Content starts

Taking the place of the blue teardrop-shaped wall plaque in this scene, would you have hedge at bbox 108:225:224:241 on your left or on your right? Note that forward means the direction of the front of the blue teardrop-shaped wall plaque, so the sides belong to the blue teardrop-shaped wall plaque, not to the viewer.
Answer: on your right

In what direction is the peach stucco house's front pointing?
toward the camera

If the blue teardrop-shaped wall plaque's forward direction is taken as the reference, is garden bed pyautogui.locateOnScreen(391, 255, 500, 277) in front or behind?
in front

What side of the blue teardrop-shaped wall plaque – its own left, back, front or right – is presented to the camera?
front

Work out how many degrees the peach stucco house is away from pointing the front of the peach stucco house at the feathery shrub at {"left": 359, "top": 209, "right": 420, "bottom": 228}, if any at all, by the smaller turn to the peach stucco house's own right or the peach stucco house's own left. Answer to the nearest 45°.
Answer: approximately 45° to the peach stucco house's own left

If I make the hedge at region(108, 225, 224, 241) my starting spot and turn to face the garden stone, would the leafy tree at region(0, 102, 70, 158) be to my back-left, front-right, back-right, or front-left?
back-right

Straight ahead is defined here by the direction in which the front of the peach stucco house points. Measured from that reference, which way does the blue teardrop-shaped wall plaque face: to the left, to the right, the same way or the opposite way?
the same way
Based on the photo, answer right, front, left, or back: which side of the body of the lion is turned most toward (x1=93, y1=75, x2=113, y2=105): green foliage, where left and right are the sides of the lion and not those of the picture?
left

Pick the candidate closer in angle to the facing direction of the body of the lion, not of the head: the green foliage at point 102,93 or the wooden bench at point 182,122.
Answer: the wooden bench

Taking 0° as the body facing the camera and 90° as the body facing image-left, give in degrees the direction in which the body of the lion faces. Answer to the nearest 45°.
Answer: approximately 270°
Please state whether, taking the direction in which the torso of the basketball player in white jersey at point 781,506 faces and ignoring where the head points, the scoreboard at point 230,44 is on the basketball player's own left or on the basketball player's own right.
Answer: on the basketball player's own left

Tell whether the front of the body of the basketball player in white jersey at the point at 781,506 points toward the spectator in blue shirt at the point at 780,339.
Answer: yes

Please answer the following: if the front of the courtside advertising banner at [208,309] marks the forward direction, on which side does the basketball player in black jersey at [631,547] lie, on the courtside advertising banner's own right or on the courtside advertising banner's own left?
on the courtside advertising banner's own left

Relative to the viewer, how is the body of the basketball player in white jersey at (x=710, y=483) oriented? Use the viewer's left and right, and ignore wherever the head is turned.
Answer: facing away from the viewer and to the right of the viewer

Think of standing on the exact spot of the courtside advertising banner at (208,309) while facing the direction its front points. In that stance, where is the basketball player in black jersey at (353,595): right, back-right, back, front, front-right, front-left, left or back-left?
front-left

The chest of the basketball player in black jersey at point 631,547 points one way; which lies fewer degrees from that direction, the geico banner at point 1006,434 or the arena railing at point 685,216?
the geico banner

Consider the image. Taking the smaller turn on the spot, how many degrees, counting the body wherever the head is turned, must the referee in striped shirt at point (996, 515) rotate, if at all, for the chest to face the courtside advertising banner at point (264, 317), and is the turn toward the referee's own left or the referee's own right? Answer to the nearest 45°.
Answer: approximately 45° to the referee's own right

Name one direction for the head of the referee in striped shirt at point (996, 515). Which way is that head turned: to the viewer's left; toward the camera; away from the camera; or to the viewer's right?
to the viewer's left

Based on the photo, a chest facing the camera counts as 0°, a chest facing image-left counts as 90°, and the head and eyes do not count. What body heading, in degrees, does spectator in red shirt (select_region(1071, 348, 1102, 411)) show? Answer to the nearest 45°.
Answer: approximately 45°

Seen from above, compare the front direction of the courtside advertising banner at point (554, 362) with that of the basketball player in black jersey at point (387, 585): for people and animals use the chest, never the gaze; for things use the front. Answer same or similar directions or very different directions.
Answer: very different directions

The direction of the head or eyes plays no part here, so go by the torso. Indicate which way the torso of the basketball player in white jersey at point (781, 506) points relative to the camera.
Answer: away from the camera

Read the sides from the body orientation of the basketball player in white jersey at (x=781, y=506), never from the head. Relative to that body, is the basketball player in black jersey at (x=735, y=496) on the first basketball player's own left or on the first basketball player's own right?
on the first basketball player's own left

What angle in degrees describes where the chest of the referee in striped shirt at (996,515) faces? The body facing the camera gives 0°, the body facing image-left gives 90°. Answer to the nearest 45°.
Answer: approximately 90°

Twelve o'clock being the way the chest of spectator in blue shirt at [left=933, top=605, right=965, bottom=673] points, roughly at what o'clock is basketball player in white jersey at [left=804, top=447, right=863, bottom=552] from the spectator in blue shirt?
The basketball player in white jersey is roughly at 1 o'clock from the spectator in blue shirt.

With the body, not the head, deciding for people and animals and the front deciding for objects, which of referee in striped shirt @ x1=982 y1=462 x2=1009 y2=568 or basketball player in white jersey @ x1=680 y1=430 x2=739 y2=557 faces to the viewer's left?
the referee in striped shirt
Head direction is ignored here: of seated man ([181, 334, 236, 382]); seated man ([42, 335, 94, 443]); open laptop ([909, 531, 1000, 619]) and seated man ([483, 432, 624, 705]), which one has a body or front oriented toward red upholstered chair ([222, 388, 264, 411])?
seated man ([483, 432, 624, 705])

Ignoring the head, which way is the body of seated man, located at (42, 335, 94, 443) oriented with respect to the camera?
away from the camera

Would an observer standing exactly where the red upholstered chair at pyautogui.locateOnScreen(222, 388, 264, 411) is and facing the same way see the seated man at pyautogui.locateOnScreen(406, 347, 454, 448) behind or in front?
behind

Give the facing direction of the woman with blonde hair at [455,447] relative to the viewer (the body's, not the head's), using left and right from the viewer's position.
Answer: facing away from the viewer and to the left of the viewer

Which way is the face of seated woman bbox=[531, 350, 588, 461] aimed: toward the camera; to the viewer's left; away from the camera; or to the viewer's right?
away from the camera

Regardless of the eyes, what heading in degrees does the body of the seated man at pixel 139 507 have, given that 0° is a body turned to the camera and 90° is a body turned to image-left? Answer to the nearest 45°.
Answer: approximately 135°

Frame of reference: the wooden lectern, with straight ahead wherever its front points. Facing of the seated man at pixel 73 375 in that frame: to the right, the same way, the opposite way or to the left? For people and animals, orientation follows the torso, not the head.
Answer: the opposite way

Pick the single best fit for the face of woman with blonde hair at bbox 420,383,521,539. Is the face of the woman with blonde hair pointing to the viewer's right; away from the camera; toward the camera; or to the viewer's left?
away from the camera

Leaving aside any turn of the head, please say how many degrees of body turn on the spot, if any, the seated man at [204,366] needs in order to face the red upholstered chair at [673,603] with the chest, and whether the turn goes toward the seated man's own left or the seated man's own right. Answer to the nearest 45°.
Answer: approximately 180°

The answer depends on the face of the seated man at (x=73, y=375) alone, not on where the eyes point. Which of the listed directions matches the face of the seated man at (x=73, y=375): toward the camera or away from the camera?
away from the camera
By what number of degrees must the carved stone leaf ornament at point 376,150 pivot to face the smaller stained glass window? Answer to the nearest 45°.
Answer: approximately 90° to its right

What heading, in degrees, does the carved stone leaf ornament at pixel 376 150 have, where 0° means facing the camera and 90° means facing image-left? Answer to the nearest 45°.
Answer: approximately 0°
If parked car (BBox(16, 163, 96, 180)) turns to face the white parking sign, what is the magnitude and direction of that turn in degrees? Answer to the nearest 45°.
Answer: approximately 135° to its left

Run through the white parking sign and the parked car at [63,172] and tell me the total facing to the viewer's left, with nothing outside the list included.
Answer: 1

Content ends

> EXERCISE OBJECTIVE: Format the entries as a two-column CSV with the columns "entry_text" and "answer", one row per entry. Put each entry's text and its answer in separate quoted fields, replace line breaks with spaces, and include only the entries from the line that contains "Regardless of the" through the line that contains "Answer: the opposite way", both included.

> RESPONSE BELOW:
entry_text,answer
"Regardless of the eyes, what heading in degrees does the body of the seated man at pixel 139 507 have, given that 0° is a body turned to the camera and 90° is a body turned to image-left? Answer to the nearest 45°. Answer:","approximately 135°"
"Frame of reference: the wooden lectern, with straight ahead wherever its front points. Facing of the seated man at pixel 73 375 in that frame: to the right, the same way, the opposite way or to the left? For people and animals, orientation follows the torso, not the head. Answer:","the opposite way"